Die nun schon nicht mehr so reichen Gäste gewöhnten sich bald daran, ihre materiellen Werte daheim zu lassen, und während sie sich im Lokal aufhielten, schickte der Wirt seine Frau und seine Kinder hinaus, um ihre Häuser auszurauben.
Die Gäste, die nach kurzer Zeit vollkommen verarmt waren, liefen bald nur noch in Lumpen umher. Sie waren völlig vereinsamt, da sie sich das Wirtshaus nicht mehr leisten konnten und natürlich auch keinen Kredit bekamen; mancher sprach nur deshalb mit seinem Nachbarn, um durch eine schnelle Erschießung dem qualvollen Hungertod zu entgehen.

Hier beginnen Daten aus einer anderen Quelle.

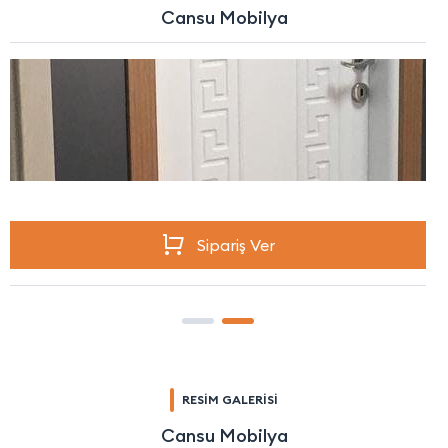
Cansu Mobilya
Sipariş Ver
RESİM GALERİSİ
Cansu Mobilya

Doch der Wirt, der ihnen alles genommen hatte, was sie besaßen, gab sich damit noch lange nicht zufrieden. Er ärgerte sich, dass die einstmals zahlungskräftigsten Gäste kein Geld mehr in sein Lokal brachten, und so ging er an einem kalten Wintertag durch das Dorf und steckte die Häuser seiner abtrünnigen Kundschaft in Brand.
Am Abend standen sie alle vor seiner Tür und klopften, bis er sich recht ungehalten am Fenster zeigte.
'Herr Bürgermeister', flehten sie ihn an, 'wir haben nichts zu essen und zu trinken, wir frieren, und unsere Häuser sind abgebrannt. Habt Erbarmen mit uns und lasst uns in Eurem Lokal übernachten.'
'Dies ist ein Wirtshaus und kein Obdachlosenasyl’, erhielten sie zur Antwort. 'Ich kann doch nicht jeden Dahergelaufenen bei mir einquartieren. Seht zu, dass ihr Geld verdient und auch ein Haus bauen könnt, aber lasst mich in Frieden.’
Als er dann sein Gewehr holte, flüchteten viele von ihnen in den Wald, wo Kälte, Hunger und Durst miteinander um den Sieg über das Leben wetteiferten. Wer aber schlau war, der ließ sich vor der Tür des Wirtes erschießen."
"Und wer ist dieser Wirt?" wollte sie wissen.
"Der Wirt heißt Europa."
Sie blickte unentschlossen auf ihre Handtasche, ihre Hände, die sie auf den Tisch gelegt hatte, auf ihr Glas und schließlich auf meine Hände.
"Eigentlich", sagte sie, "interessiere ich mich gar nicht für Politik."
"Das ist aber eine sehr ignorante Haltung", gab ich zu bedenken, "denn Politik bestimmt unser ganzes Dasein. Politik entscheidet darüber, um wie viel Uhr dieses Café schließen muss und ob du eine Wohnung bekommst. Politik entscheidet darüber, wie viel Geld du für deine Arbeit erhältst und wie viel davon du behalten darfst. Politik entscheidet darüber, mit welchem Prozentsatz du die Abgeordneten füttern musst und wie viel deiner Steuergelder auf die Ausrottung der Kurden und Palästinenser verwendet werden. Eigentlich", fuhr ich fort und griff zögernd nach meiner Kaffeetasse, "eigentlich interessiere ich mich auch nicht für Politik."